Hubo quien empeñó a su señora por una noche para cubrir una última apuesta, antes de volver a blasfemar a granel, renegar de los suyos y maldecir el pedrisco que se llevó la última cosecha, un lloriqueo que contrastaba con el silencio abnegado de la esposa que paseaba su pena por la plaza Mayor. A muchos de nosotros, nuestros padres nos agarraban de un brazo para que nos quedáramos, herederos de la nada, mientras nuestras madres nos tiraban del otro para que escapáramos en busca de fortuna, quién sabe dónde.
Algunos pudimos estudiar por el sudor de nuestras progenitoras y ganarnos la vida lo suficiente para regresar de vez en cuando a casa y contemplar qué queda de aquellos campos que acabaron con la vida de los padres y de las escaleras que rompieron las piernas de las madres, agradecidos y reconciliados con ambos, capaces de admitir que si hubiéramos sabido cuidar del huerto habríamos sido capaces también de cuidar mejor de nosotros mismos, como asegura el refrán. Hay una generación que somos lo que somos por la generosidad de aquellas mujeres casadas con payeses que, agotadas, muchas enviudan de manera serena por el deber cumplido, felizmente redimidas.
----------------------------------------
Tareas:
1 – Responde con datos del fragmento sobre las madres del campo:
(a) ¿Qué se llevó la última cosecha?
(b) ¿Por dónde paseaba su pena la esposa?
(c) ¿Gracias a qué pudieron estudiar algunos?
2 – Prosigue el fragmento sobre las madres del campo a partir de su última frase.
----------------------------------------
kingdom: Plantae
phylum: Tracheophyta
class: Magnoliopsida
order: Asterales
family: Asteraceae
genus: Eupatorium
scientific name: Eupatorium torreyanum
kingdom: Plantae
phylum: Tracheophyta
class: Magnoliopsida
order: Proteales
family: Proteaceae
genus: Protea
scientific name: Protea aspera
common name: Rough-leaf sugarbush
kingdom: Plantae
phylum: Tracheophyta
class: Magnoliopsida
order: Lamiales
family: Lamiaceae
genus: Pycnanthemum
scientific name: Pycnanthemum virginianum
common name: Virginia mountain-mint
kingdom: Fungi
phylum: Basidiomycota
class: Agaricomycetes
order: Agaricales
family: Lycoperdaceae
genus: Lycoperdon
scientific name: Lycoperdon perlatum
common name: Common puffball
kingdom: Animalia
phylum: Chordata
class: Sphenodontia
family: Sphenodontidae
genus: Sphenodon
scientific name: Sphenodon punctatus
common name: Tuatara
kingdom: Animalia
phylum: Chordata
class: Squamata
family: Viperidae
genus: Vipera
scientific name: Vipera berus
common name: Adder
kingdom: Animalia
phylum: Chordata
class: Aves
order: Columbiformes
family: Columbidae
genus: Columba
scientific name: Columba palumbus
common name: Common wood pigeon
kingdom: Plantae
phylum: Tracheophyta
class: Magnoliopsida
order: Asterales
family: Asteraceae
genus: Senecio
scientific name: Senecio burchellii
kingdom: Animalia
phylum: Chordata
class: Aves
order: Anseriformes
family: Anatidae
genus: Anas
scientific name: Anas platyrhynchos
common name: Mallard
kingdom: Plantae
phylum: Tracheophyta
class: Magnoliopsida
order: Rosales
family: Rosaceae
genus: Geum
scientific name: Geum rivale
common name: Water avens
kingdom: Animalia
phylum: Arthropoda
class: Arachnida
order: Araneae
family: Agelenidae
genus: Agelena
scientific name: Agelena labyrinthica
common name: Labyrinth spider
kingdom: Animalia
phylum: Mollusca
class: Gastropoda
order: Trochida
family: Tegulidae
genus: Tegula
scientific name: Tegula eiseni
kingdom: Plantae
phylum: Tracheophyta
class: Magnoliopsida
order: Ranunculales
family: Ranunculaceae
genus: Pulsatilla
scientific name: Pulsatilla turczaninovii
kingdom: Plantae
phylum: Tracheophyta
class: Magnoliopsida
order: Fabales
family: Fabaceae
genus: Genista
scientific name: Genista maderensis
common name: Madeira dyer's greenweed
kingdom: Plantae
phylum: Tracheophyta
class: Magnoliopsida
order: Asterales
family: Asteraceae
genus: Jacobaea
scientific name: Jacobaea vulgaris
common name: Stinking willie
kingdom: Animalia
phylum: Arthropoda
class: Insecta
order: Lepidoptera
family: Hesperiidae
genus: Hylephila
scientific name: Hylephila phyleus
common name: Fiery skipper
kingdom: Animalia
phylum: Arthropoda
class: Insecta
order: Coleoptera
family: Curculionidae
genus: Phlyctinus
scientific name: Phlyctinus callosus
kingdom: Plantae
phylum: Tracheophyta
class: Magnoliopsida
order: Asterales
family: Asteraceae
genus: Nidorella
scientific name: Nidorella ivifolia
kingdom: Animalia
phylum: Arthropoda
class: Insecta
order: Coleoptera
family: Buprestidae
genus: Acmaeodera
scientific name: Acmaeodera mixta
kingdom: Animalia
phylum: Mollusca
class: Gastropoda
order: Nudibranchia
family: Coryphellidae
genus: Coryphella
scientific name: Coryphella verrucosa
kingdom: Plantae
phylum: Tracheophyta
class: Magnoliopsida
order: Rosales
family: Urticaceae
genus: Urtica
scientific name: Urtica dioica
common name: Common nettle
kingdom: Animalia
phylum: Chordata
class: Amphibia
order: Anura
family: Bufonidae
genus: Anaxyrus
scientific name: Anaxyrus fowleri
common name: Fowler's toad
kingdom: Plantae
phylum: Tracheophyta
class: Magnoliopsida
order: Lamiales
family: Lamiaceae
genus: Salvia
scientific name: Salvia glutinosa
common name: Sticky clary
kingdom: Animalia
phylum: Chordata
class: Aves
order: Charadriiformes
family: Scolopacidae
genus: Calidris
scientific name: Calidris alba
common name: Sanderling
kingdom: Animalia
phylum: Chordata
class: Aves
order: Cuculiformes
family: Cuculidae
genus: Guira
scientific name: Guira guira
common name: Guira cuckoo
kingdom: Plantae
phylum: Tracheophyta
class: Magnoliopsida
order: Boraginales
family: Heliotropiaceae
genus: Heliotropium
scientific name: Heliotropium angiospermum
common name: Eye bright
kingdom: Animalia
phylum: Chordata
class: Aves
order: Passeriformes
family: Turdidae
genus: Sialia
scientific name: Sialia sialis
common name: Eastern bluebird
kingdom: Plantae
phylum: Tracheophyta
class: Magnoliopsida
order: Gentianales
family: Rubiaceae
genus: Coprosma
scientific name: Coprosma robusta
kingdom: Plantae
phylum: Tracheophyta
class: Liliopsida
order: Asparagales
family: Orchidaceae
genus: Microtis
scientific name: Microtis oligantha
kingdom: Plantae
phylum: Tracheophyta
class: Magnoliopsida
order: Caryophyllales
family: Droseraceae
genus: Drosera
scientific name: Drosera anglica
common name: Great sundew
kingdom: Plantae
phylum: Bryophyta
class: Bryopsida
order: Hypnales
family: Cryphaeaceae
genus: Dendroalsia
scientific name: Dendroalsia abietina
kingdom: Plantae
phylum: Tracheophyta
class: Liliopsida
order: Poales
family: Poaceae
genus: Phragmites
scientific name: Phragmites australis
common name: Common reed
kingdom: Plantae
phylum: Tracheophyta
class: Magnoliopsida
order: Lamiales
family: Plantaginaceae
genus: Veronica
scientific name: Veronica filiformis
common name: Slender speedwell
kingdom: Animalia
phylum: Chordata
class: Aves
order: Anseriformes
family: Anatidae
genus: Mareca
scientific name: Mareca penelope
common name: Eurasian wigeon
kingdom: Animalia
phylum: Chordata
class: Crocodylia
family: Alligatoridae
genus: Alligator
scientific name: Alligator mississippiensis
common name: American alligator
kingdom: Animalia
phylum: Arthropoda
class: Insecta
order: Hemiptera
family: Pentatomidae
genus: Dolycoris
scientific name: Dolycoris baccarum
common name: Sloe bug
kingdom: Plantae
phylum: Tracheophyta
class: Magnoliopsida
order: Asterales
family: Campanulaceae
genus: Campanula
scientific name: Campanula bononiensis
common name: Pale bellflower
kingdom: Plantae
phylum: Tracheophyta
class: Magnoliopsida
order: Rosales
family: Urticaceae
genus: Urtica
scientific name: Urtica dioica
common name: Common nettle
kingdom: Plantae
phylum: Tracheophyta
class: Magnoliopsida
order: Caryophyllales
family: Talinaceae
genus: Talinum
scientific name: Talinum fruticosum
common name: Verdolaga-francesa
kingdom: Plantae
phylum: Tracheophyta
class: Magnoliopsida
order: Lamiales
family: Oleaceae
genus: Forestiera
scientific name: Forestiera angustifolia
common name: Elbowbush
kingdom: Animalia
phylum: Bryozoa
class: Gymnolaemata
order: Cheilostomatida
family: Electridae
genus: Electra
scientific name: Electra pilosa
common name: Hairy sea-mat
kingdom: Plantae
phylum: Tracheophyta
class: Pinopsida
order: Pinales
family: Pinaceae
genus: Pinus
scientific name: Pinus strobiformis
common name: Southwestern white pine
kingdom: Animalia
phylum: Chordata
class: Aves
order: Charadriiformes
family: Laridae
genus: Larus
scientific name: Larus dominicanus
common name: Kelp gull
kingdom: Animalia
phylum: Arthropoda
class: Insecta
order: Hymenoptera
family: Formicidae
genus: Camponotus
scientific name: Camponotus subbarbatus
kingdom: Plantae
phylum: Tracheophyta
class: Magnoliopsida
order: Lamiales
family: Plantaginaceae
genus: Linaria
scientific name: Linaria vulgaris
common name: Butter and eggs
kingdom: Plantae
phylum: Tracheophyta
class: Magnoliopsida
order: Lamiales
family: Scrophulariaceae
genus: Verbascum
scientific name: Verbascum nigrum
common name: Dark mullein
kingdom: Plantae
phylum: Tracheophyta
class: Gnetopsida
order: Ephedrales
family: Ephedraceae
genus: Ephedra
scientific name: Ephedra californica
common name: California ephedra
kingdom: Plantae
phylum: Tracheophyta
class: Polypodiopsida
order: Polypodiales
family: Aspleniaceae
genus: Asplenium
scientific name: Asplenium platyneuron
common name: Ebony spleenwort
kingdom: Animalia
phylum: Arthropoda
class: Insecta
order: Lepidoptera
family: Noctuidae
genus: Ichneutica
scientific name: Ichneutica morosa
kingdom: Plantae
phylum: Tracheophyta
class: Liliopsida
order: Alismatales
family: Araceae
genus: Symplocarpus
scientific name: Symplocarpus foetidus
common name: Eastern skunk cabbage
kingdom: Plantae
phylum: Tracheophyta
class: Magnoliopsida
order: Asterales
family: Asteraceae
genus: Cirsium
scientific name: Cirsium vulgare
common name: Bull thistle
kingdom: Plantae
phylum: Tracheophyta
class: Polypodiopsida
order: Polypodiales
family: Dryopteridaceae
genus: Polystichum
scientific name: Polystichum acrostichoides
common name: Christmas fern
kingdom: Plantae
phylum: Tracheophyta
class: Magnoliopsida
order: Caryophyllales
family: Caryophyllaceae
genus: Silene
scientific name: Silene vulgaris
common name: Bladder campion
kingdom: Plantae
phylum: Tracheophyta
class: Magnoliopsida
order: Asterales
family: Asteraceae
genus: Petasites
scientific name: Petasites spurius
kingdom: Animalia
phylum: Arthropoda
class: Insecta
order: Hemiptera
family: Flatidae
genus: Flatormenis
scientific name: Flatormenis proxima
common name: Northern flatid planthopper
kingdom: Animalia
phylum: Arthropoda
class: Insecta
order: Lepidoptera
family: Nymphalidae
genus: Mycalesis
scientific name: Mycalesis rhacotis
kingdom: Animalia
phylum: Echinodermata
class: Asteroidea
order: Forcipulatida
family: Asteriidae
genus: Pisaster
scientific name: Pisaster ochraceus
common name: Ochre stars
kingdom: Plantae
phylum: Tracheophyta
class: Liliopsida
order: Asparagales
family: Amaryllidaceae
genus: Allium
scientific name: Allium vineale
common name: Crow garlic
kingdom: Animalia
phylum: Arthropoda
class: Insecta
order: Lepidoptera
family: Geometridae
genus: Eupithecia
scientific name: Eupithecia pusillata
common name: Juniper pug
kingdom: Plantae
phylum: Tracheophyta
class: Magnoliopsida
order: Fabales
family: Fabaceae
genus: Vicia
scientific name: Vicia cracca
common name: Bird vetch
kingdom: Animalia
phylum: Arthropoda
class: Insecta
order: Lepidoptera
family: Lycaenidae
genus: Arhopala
----------------------------------------
Respuestas:
1 –
(a) El pedrisco.
(b) Por la plaza Mayor.
(c) Por el sudor de sus progenitoras.

2 –
Ahora son nuestros hijos los que a menudo se reencuentran con nuestros padres, porque las cosas se han puesto difíciles en la ciudad y a veces no hay mejor sitio para ejercitar una licenciatura grandilocuente que el pueblo de los abuelos, dichosos porque se recuperan los viñedos, se limpia la tierra para el pasto o se plantan hortalizas ecológicas. Hoy ya no se habla de economía de supervivencia sino de rentabilidad de las explotaciones familiares, un proceso en el que el protagonismo recae especialmente en la mujer, titular del terreno y no consorte del amo, dichosamente recompensada con el tiempo; justicia poética le llaman algunos ahora.
Leo en el Ara un interesante reportaje de Selena Soro en el que se informa de que crece el número de mujeres payesas, titulares del 20% de las explotaciones agrícolas y ganaderas y en su mayoría especialmente innovadoras por su buena formación. Ya no se necesitan animales ni la fuerza bruta para arar el campo, ni son imprescindibles los intermediarios o los negociantes, sino que se impone el ingenio, el interés y si se quiere hasta una cierta vocación frente a la inercia y a la tradición en un mundo a veces mal visto por la cultura de la subvención, un seguro de vida más fiable que el de maldecir el mal tiempo.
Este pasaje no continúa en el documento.